Le domaine de Cébène attache une grande importance à la maîtrise de la vigueur de la vigne, dans le respect de sa physiologie et de son équilibre : l’épointage est donc une technique clé. Et ce, dans un contexte où la sécheresse s’annonce…
SUITE DES TRAVAUX, AU QUOTIDIEN…
Actuellement, nous ne réalisons pas de travaux mécanisés dans les parcelles. Mais la débroussailleuse est en pleine action, sur les bords de vigne et dans les talus non mécanisables des terrasses des Bancèls. Nous continuons ces jours-ci quelques relevages là où c’est encore nécessaire. En raison des chaleurs annoncées, et craignant des risques de brûlure même avec des sous-dosages, nous avons reporté les traitements contre l’oïdium. Ceux contre le mildiou ne sont pas nécessaires dans la mesure où il n’y a pas de foyers primaires et un temps très sec.
Nous pratiquons avec parcimonie quelques épointages, à la main ou au bambou, selon les vignes. Et ce, pour garder un port de la végétation dressé, un éclairage tamisé des grappes et un microclimat favorable autour des ceps. Le captage de la lumière par les feuilles des rameaux verticaux non compactés dans un palissage nous semble essentiel pour accroître la qualité des raisins. En fin de journée, nous apportons quelques litres – le moins possible – aux jeunes oliviers, érables de Montpellier, caroubiers, figuiers, etc., plantés au printemps, pour qu’ils continuent de s’implanter. Ils viendront compléter les haies existantes, composées d’arbres et de buissons endémiques, qui se sont installés spontanément au fil des années. Le paillage autour des pieds vise à limiter l’évaporation due au soleil et au vent.
VERS UNE GRANDE SÉCHERESSE ?
Impossible de prévoir chaque année, la réserve hydrique qui sera disponible. Sous nos climats, les pluies ne sont jamais régulières, ni prévisibles selon les moments de l’année. De grosses pluies peuvent précéder de longues périodes de sécheresse, et ce, à différentes périodes selon les années. Néanmoins nous tentons d’anticiper en permanence, et de réajuster nos pratiques à chaque moment, au cas par cas. C’est un exercice délicat, car nous sommes souvent dans l’incertitude ! Tous nos sols sont sur schistes, sur le caillou, la roche-mère. La capacité d’infiltration de l’eau dans le sol est très variable selon les sols et la pendaison (l’inclinaison) des schistes, et selon leur compacité. Nous constatons que certains de nos sols récupèrent mieux ces eaux que d’autres, notamment les terrasses des Bancèls. Alors que dans une zone spécifique d’une de nos parcelles de grenache, les rameaux sont nettement plus courts.
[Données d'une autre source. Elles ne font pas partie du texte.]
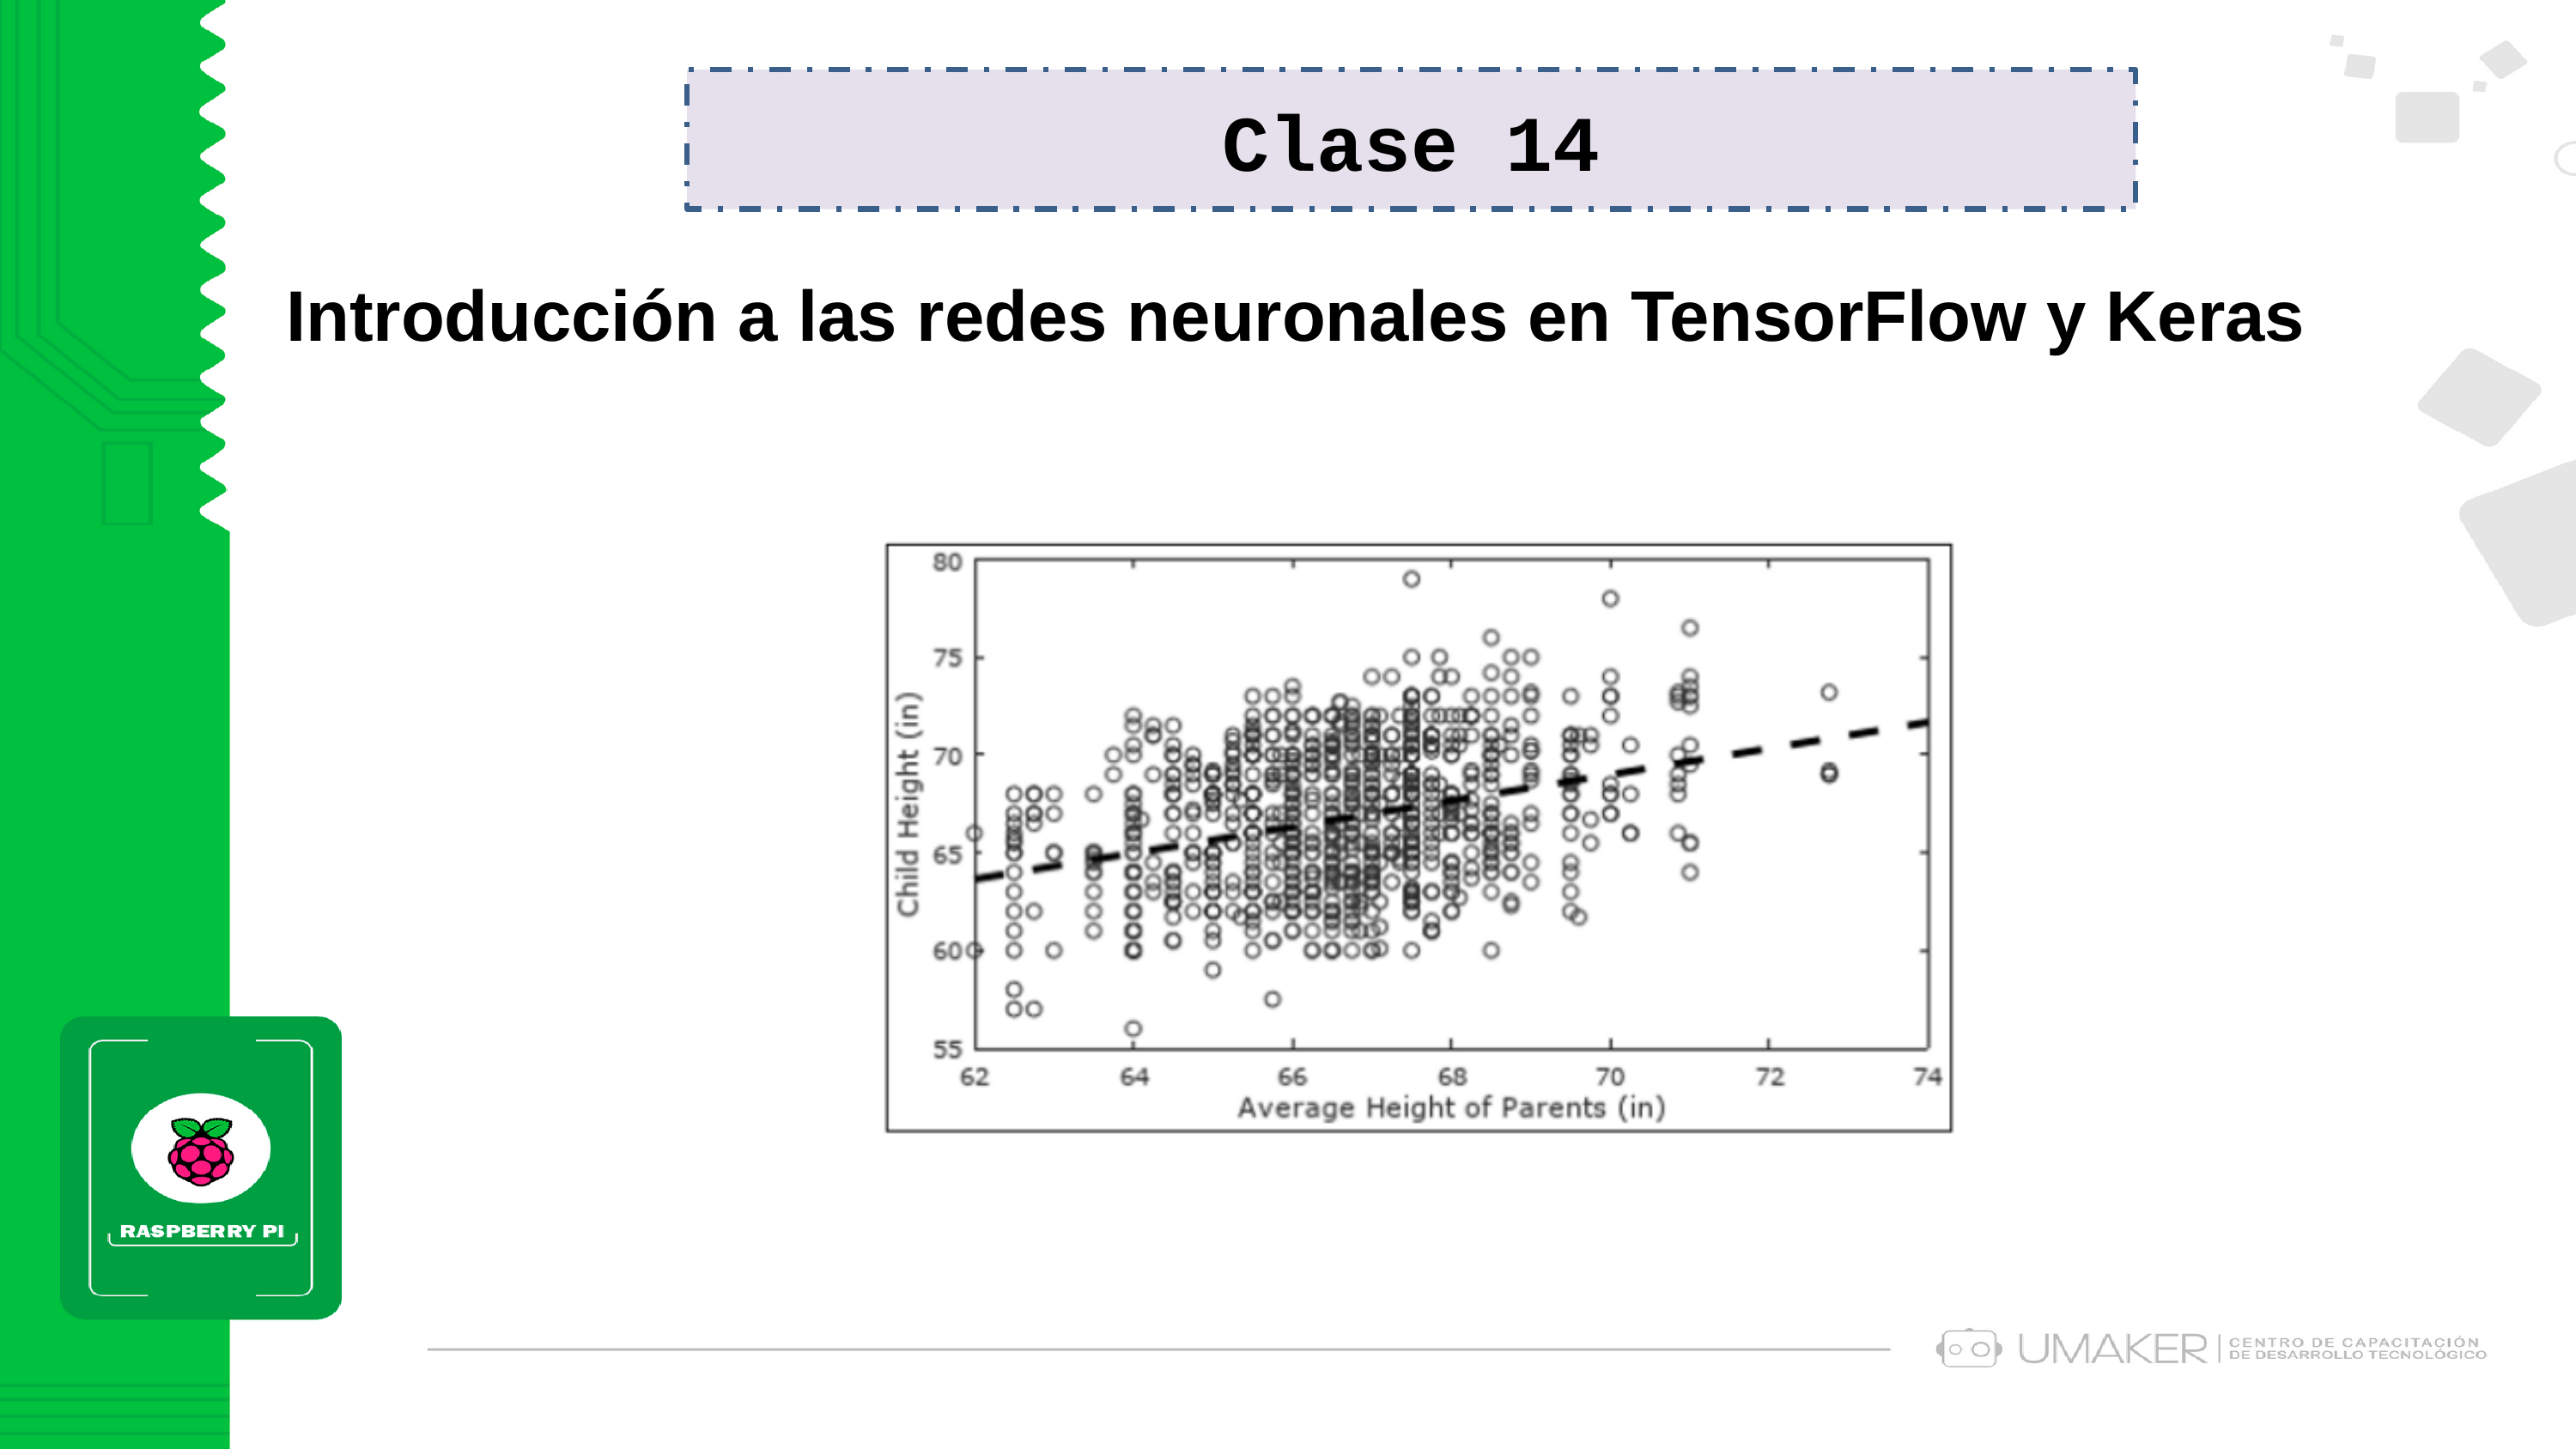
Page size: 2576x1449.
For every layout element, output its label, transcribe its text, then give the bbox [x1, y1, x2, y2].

text_box Clase 14 [687, 70, 2136, 209]
picture [0, 0, 2576, 1449]
text_box Introducción a las redes neuronales en TensorFlow y Keras [229, 264, 2363, 416]
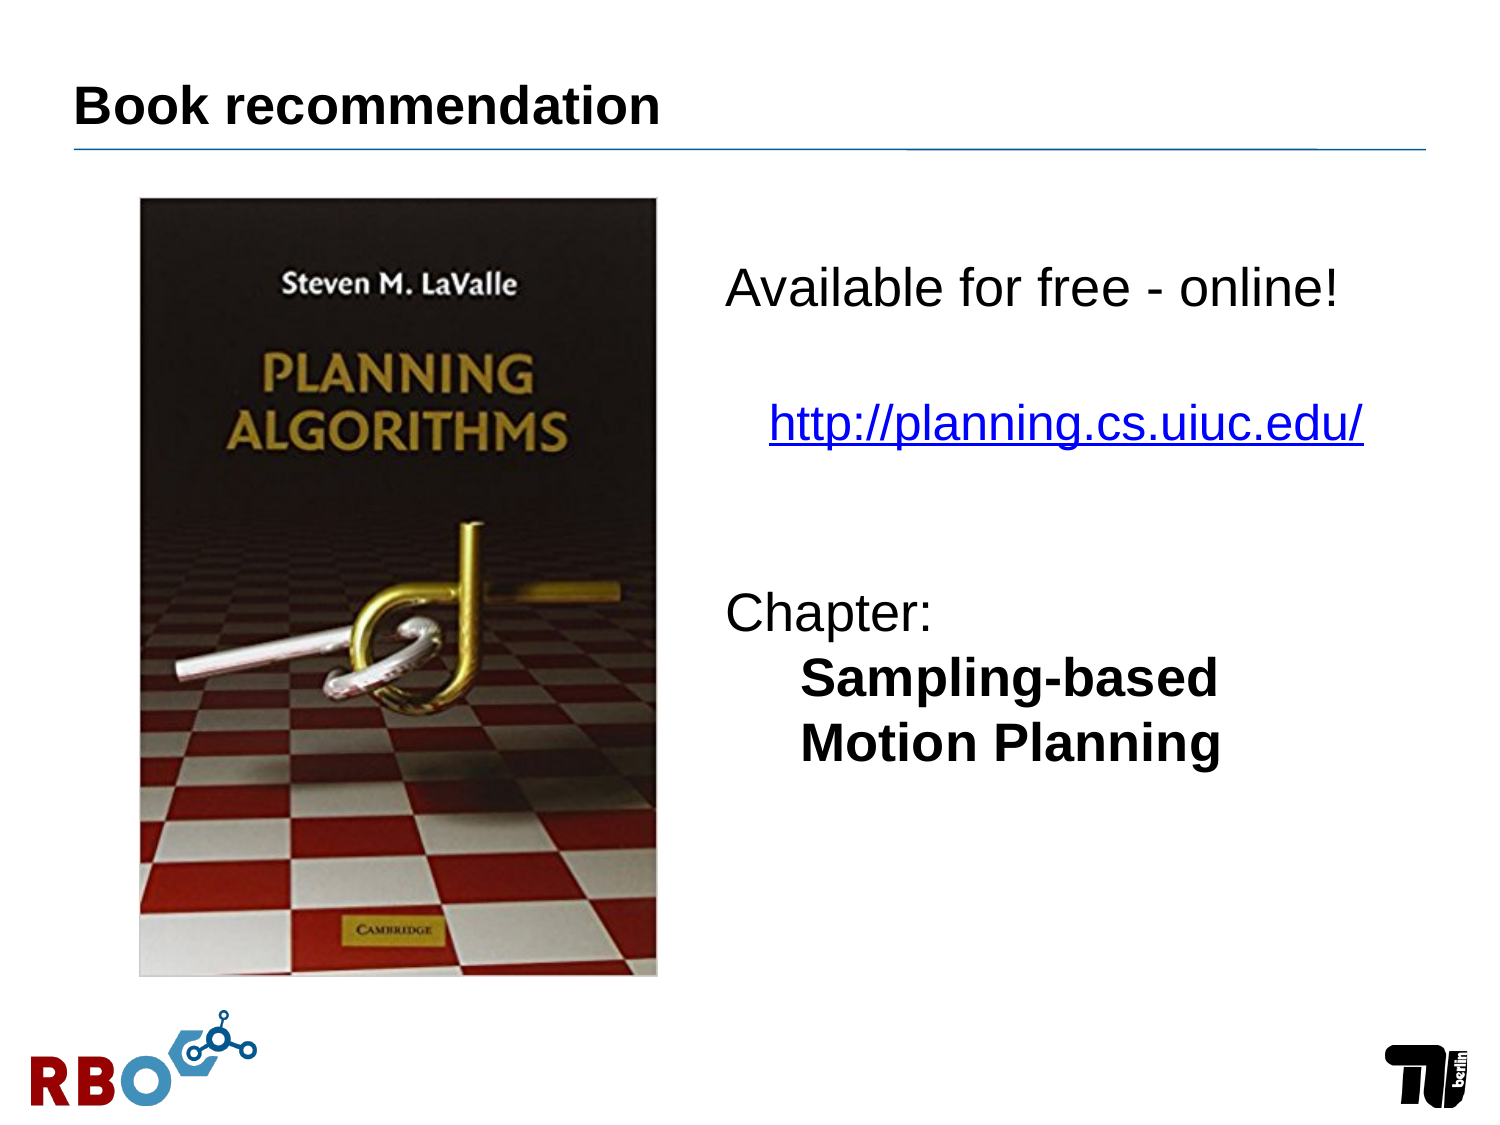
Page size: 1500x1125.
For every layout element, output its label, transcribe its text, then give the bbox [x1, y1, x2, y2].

picture [139, 197, 658, 977]
text_box Available for free - online! Chapter: Sampling-based Motion Planning [710, 245, 1425, 786]
picture [1377, 1045, 1468, 1108]
picture [31, 1010, 257, 1106]
title Book recommendation [73, 70, 1424, 173]
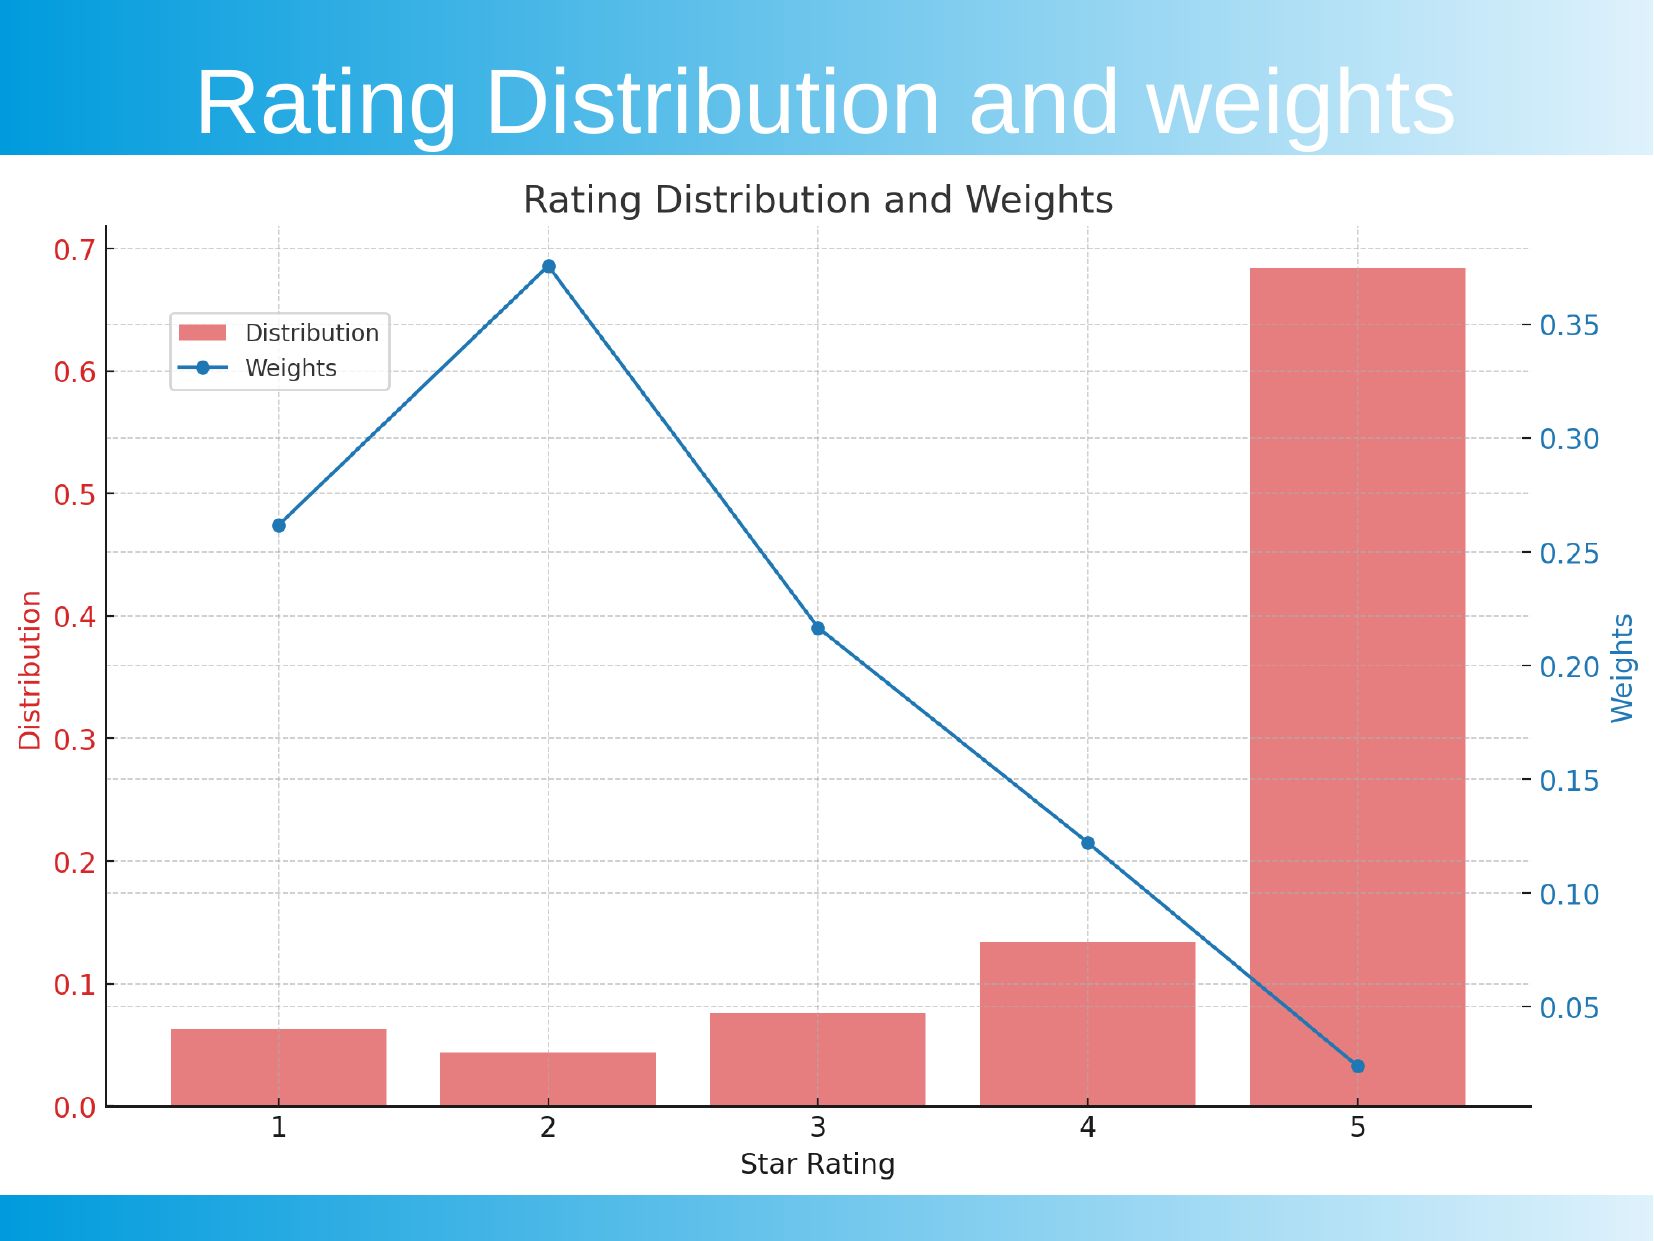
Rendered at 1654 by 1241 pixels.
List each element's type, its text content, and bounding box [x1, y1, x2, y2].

Une alimentation hydrique beaucoup plus limitée entraînant une réduction de la surface foliaire : aubaine ou handicap ? Faut-il se réjouir de voir la croissance ralentie sur certaines parcelles de vieilles vignes sur des sols très peu profonds ? La « pompe à eau » est réduite grâce à une surface foliaire moindre. Si la sécheresse perdure, cette réduction de la surface foliaire dans ces zones à faible croissance, peut être une aubaine. Nous pensons aux pratiques inspirantes de certains vignerons de la Rioja qui ne font aucun apport azoté si l’hiver n’a pas été pluvieux, afin de limiter la masse foliaire et donc le volume de la « pompe à eau ».
Brigitte Chevalier
©B.Chevalier
LE PARTAGE DE BRIGITTE :
l’épointage des sarments dans les gobelets
Si les rameaux se développent fortement avant l’arrêt de croissance, le poids des sarments provoque à terme un basculement. Et ce, même pour les cépages à port érigé comme le grenache. Pour favoriser le passage des outils mécaniques dans les vignes en gobelet, il est difficile de ne pas intervenir. Certains vignerons pratiquent l’écimage (ou rognage). À Cébène, nous ne voulons pas appliquer cette pratique, lourde. Tout comme celle d’écimer 1 rang sur 4 en laissant pousser les sarments des autres rangs, qui couvriront ainsi le sol. Nous privilégions l’épointage, plus doux, afin de maintenir des rameaux droits sur nos gobelets. Nous jouons sur le réglage de la vigueur et l’équilibre physiologique de la vigne pour que l’arrêt de croissance intervienne avant que le rameau ne soit trop lourd et qu’il ne bascule à l’horizontale. Cette recherche de la maîtrise de vigueur n’est compatible qu’avec le renoncement aux forts rendements.